A mí también me interesa cada vez menos lo que dice este hombre y por ejemplo me resulta ya mucho más molesto que Zaplana soltando barbaridades insignificantes las respuestas de Rubalcaba, reivindicando su gestión por ser gobierno frente a la conspiranoia y mintiéndose en un jardín falaz que pone su veracidad investigativa al lado de la muy cuestionable administración Bush, o la más accesible y fea generalización en torno a la españolidad de los afectados por el 11M, cuando que hubo una diversidad de afectados y por poner la etiqueta "española" en una frase, no le da mayor veracidad a un argumento. En fin, desde un auto etiquetado de izquierda, quizás nos haga mayor falta examinar críticamente los contenidos propios frente al consenso que podamos tener ante las sandeces que Aznar ejemplifica tan bien.
Saludos,
Daniel
PD Felicidades por ese sistema operativo. Ya contarás. Yo tengo muy poca experiencia con Linux y con tiempo me gustaría meterme, mientras tanto esa salida de Windows no puede ser mala...

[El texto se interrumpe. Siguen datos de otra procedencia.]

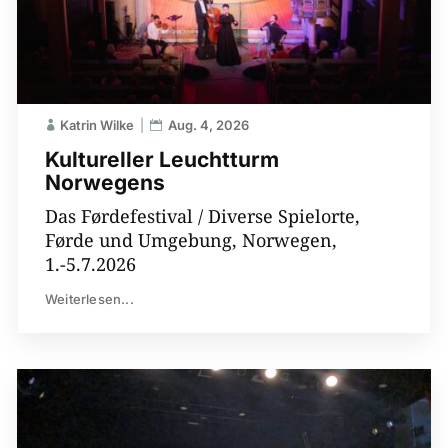
Katrin Wilke
Aug. 4, 2026
Kultureller Leuchtturm
Norwegens
Das Førdefestival / Diverse Spielorte,
Førde und Umgebung, Norwegen,
1.-5.7.2026
Weiterlesen...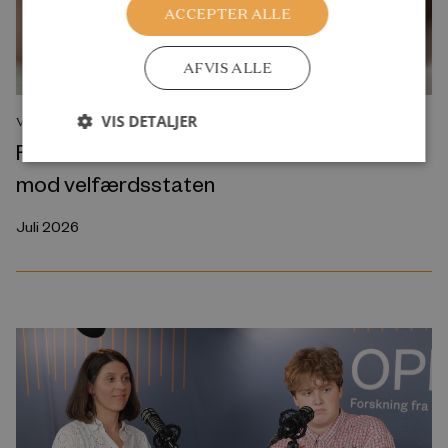
ACCEPTER ALLE
AFVIS ALLE
VIS DETALJER
VIDENSOVERBLIK
Færre børn er ikke automatisk en trussel
mod velfærdsstaten
Juli 2026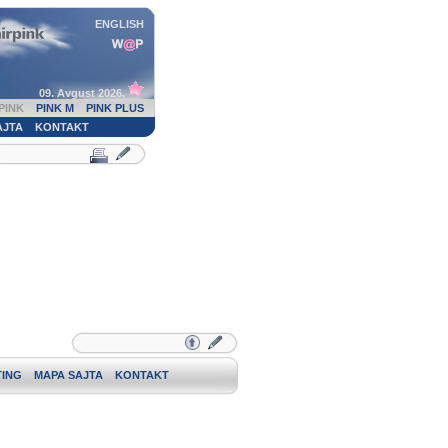
ENGLISH
09. Avgust 2026.
PINK
PINK M
PINK PLUS
AJTA
KONTAKT
ING
MAPA SAJTA
KONTAKT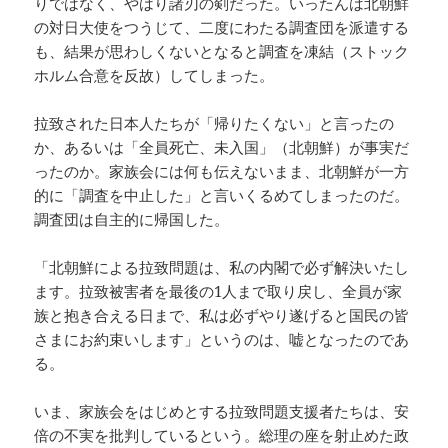
りではなく、やはり諸刃の剣だった。いったんは北朝鮮
の対日大使をつうじて、二度にわたる調査団を派遣する
も、結果が思わしくないとなると調査を凍結（ストック
ホルム合意を反故）してしまった。
拉致された日本人たちが「帰りたくない」と言ったの
か、あるいは「全員死亡、未入国」（北朝鮮）が事実だ
ったのか。家族会には何も伝えないまま、北朝鮮が一方
的に「調査を中止した」と言いくるめてしまったのだ。
調査団は自主的に帰国した。
「北朝鮮による拉致問題は、私の内閣で必ず解決いたし
ます。拉致被害者を最後の1人まで取り戻し、全員が家
族と抱き合える日まで、私は必ずやり遂げると国民の皆
さまにお約束いします」というのは、嘘となったのであ
る。
いま、家族会をはじめとする拉致問題支援者たちは、安
倍の不実を批判しているという。総理の座を射止めた政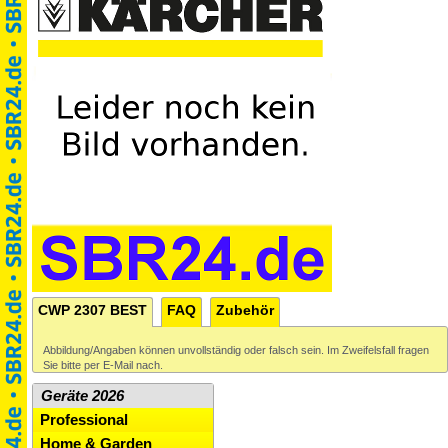
CWP 2307 BEST
FAQ
Zubehör
Abbildung/Angaben können unvollständig oder falsch sein. Im Zweifelsfall fragen
Sie bitte per E-Mail nach.
Geräte 2026
Professional
Home & Garden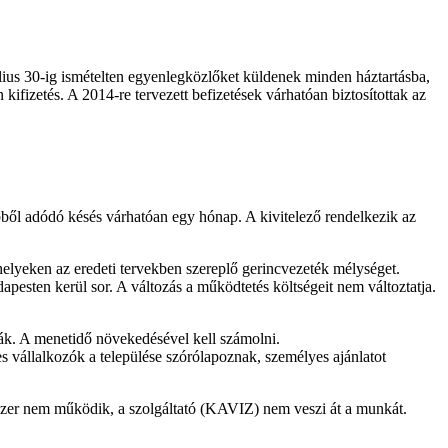
úlius 30-ig ismételten egyenlegközlőket küldenek minden háztartásba,
kifizetés. A 2014-re tervezett befizetések várhatóan biztosítottak az
 ebből adódó késés várhatóan egy hónap. A kivitelező rendelkezik az
helyeken az eredeti tervekben szereplő gerincvezeték mélységet.
apesten kerül sor. A változás a működtetés költségeit nem változtatja.
ják. A menetidő növekedésével kell számolni.
 vállalkozók a települése szórólapoznak, személyes ajánlatot
dszer nem működik, a szolgáltató (KAVIZ) nem veszi át a munkát.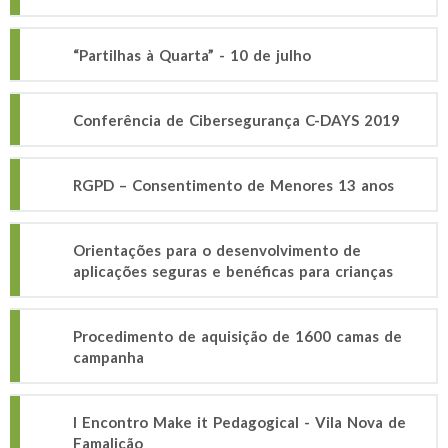
“Partilhas à Quarta” - 10 de julho
Conferência de Cibersegurança C-DAYS 2019
RGPD – Consentimento de Menores 13 anos
Orientações para o desenvolvimento de
aplicações seguras e benéficas para crianças
Procedimento de aquisição de 1600 camas de
campanha
I Encontro Make it Pedagogical - Vila Nova de
Famalicão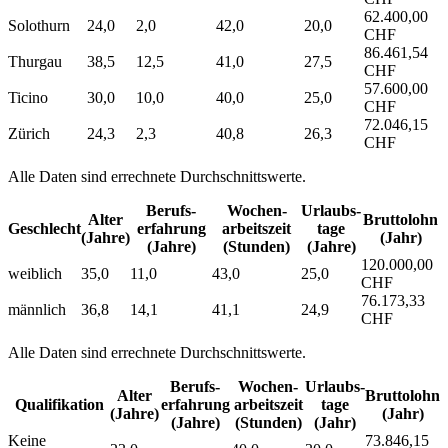
62.400,00
Solothurn
24,0
2,0
42,0
20,0
CHF
86.461,54
Thurgau
38,5
12,5
41,0
27,5
CHF
57.600,00
Ticino
30,0
10,0
40,0
25,0
CHF
72.046,15
Zürich
24,3
2,3
40,8
26,3
CHF
Alle Daten sind errechnete Durchschnittswerte.
Berufs­
Wochen­
Urlaubs­
Alter
Bruttolohn
Geschlecht
erfahrung
arbeitszeit
tage
(Jahre)
(Jahr)
(Jahre)
(Stunden)
(Jahre)
120.000,00
weiblich
35,0
11,0
43,0
25,0
CHF
76.173,33
männlich
36,8
14,1
41,1
24,9
CHF
Alle Daten sind errechnete Durchschnittswerte.
Berufs­
Wochen­
Urlaubs­
Alter
Bruttolohn
Qualifikation
erfahrung
arbeitszeit
tage
(Jahre)
(Jahr)
(Jahre)
(Stunden)
(Jahr)
Keine
73.846,15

Totalmente de acuerdo...el
Totalmente de acuerdo...el prenda ese no debería pintar nada.
No creo que importe mucho
No creo que importe mucho promocionar a Aznar, que a fin de cuentas no es candidato, si con eso se consigue el desprestigio del PP.
La única pena es que no haya salido Rajoy apoyando a Aznar, porque eso hubiera sido una buena oportunidad para zurrarle.
No se yo...
No se yo... Yo creo que ese desprestigio lo tiene ya logrado, sobre todo entre la izquierda y ahora ya entre centro o centro-derecha. Ganas de zurrar a Rajoy tampoco tengo y es que en buena media se hacen justicia solos. Pero en parte habría que plantearse si una derecha más razonable, menos radical, es necesaria para hacer reaccionar a la izquierda oficialista. Y así un llamado socialismo obrero en el gobierno no se sienta comodo y desarrolle políticas y reformas de más peso y menos complacencia.